##### Records shown

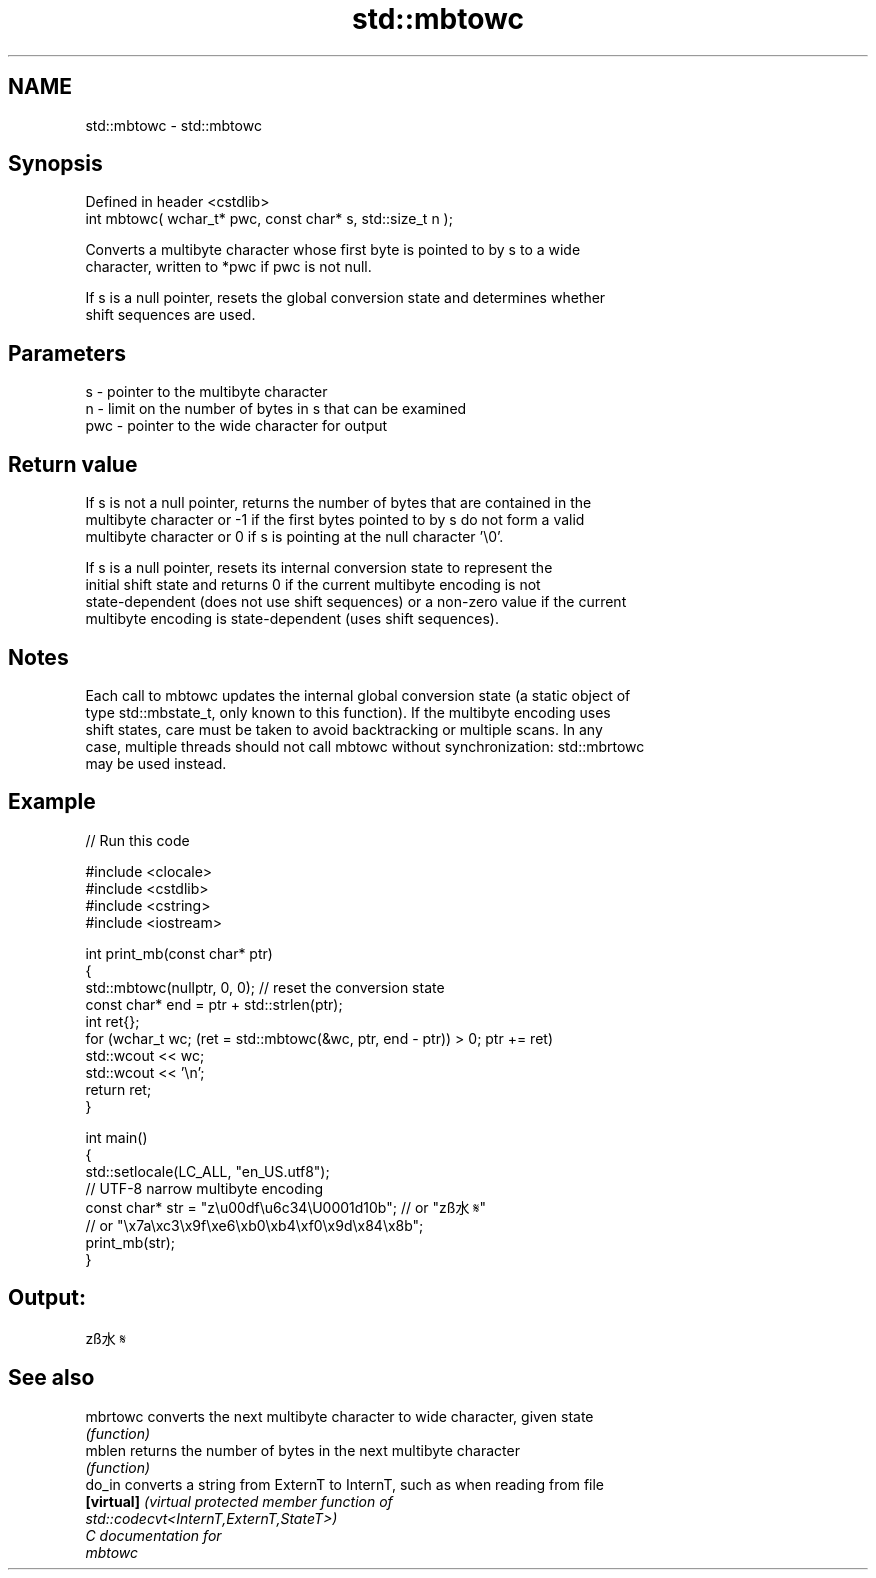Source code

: .TH std::mbtowc 3 "2024.06.10" "http://cppreference.com" "C++ Standard Libary"
.SH NAME
std::mbtowc \- std::mbtowc

.SH Synopsis
   Defined in header <cstdlib>
   int mbtowc( wchar_t* pwc, const char* s, std::size_t n );

   Converts a multibyte character whose first byte is pointed to by s to a wide
   character, written to *pwc if pwc is not null.

   If s is a null pointer, resets the global conversion state and determines whether
   shift sequences are used.

.SH Parameters

   s   - pointer to the multibyte character
   n   - limit on the number of bytes in s that can be examined
   pwc - pointer to the wide character for output

.SH Return value

   If s is not a null pointer, returns the number of bytes that are contained in the
   multibyte character or -1 if the first bytes pointed to by s do not form a valid
   multibyte character or 0 if s is pointing at the null character '\\0'.

   If s is a null pointer, resets its internal conversion state to represent the
   initial shift state and returns 0 if the current multibyte encoding is not
   state-dependent (does not use shift sequences) or a non-zero value if the current
   multibyte encoding is state-dependent (uses shift sequences).

.SH Notes

   Each call to mbtowc updates the internal global conversion state (a static object of
   type std::mbstate_t, only known to this function). If the multibyte encoding uses
   shift states, care must be taken to avoid backtracking or multiple scans. In any
   case, multiple threads should not call mbtowc without synchronization: std::mbrtowc
   may be used instead.

.SH Example


// Run this code

 #include <clocale>
 #include <cstdlib>
 #include <cstring>
 #include <iostream>

 int print_mb(const char* ptr)
 {
     std::mbtowc(nullptr, 0, 0); // reset the conversion state
     const char* end = ptr + std::strlen(ptr);
     int ret{};
     for (wchar_t wc; (ret = std::mbtowc(&wc, ptr, end - ptr)) > 0; ptr += ret)
         std::wcout << wc;
     std::wcout << '\\n';
     return ret;
 }

 int main()
 {
     std::setlocale(LC_ALL, "en_US.utf8");
     // UTF-8 narrow multibyte encoding
     const char* str = "z\\u00df\\u6c34\\U0001d10b"; // or "zß水𝄋"
                       // or "\\x7a\\xc3\\x9f\\xe6\\xb0\\xb4\\xf0\\x9d\\x84\\x8b";
     print_mb(str);
 }

.SH Output:

 zß水𝄋

.SH See also

   mbrtowc   converts the next multibyte character to wide character, given state
             \fI(function)\fP
   mblen     returns the number of bytes in the next multibyte character
             \fI(function)\fP
   do_in     converts a string from ExternT to InternT, such as when reading from file
   \fB[virtual]\fP \fI\fI(virtual protected member function\fP of\fP
             std::codecvt<InternT,ExternT,StateT>)
   C documentation for
   mbtowc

##########

Task to complete:
Reproduce, without alteration and without pictures, only those lines that lie between the first line of the entries above and the line containing "std::wcout << wc;", both of them included.

Response to the exercise:
Source code

: .TH std::mbtowc 3 "2024.06.10" "http://cppreference.com" "C++ Standard Libary"
.SH NAME
std::mbtowc \- std::mbtowc

.SH Synopsis
   Defined in header <cstdlib>
   int mbtowc( wchar_t* pwc, const char* s, std::size_t n );

   Converts a multibyte character whose first byte is pointed to by s to a wide
   character, written to *pwc if pwc is not null.

   If s is a null pointer, resets the global conversion state and determines whether
   shift sequences are used.

.SH Parameters

   s   - pointer to the multibyte character
   n   - limit on the number of bytes in s that can be examined
   pwc - pointer to the wide character for output

.SH Return value

   If s is not a null pointer, returns the number of bytes that are contained in the
   multibyte character or -1 if the first bytes pointed to by s do not form a valid
   multibyte character or 0 if s is pointing at the null character '\\0'.

   If s is a null pointer, resets its internal conversion state to represent the
   initial shift state and returns 0 if the current multibyte encoding is not
   state-dependent (does not use shift sequences) or a non-zero value if the current
   multibyte encoding is state-dependent (uses shift sequences).

.SH Notes

   Each call to mbtowc updates the internal global conversion state (a static object of
   type std::mbstate_t, only known to this function). If the multibyte encoding uses
   shift states, care must be taken to avoid backtracking or multiple scans. In any
   case, multiple threads should not call mbtowc without synchronization: std::mbrtowc
   may be used instead.

.SH Example


// Run this code

 #include <clocale>
 #include <cstdlib>
 #include <cstring>
 #include <iostream>

 int print_mb(const char* ptr)
 {
     std::mbtowc(nullptr, 0, 0); // reset the conversion state
     const char* end = ptr + std::strlen(ptr);
     int ret{};
     for (wchar_t wc; (ret = std::mbtowc(&wc, ptr, end - ptr)) > 0; ptr += ret)
         std::wcout << wc;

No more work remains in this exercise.